Dengan merivisi APBN, menurut­nya, pemerintah telah memberikan kepastian kepada investor bahwa ambisi pemerintah untuk mengebut pembangunan infrastruktur bisa di­penuhi tahun ini. “Saya melihat su­dah ada langkah dari Kementerian Keuangan untuk mengatasi masalah pembiayaan anggaran tahun ini, su­dah ada inisiatif untuk mengkoreksi APBN tahun ini,” katanya.

Ben Bingham mengatakan den­gan revisi APBN lebih cepat, ada kepastian bagi pemerintah untuk menyesuaikan alokasi anggaran khu­susnya dalam membiayai pemban­gunan infrastruktur. Pasalnya, ang­garan pembangunan infrastruktur merupakan salah satu andalan Indo­nesia dalam menghadapi tantangan berat perlambatan ekonomi global tahun ini.

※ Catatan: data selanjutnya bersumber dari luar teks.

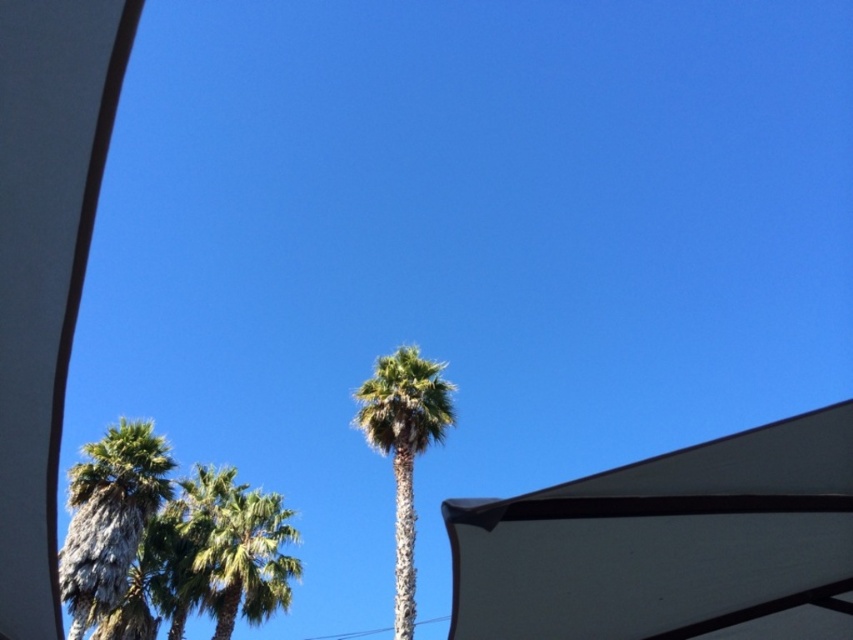
You are standing in a garden and want to walk from the white matte canopy at left to the green textured palm tree at center. Which direction should you face to move towards the tree?

You should face towards the center of the image because the green textured palm tree at center is further away from you than the white matte canopy at left, so moving towards the center will lead you toward the tree.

“Ada beberapa langkah yang bisa ditempuh Indonesia untuk mengha­dapi guncangan ekonomi tahun ini salah satunya melalui fleksibilitas fis­kal seperti revisi APBN. Kami melihat perlu ada penyesuaian (APBN) lebih cepat untuk memberikan kepastian terhadap keberlanjutan pembangu­nan infrastruktur,” ujarnya.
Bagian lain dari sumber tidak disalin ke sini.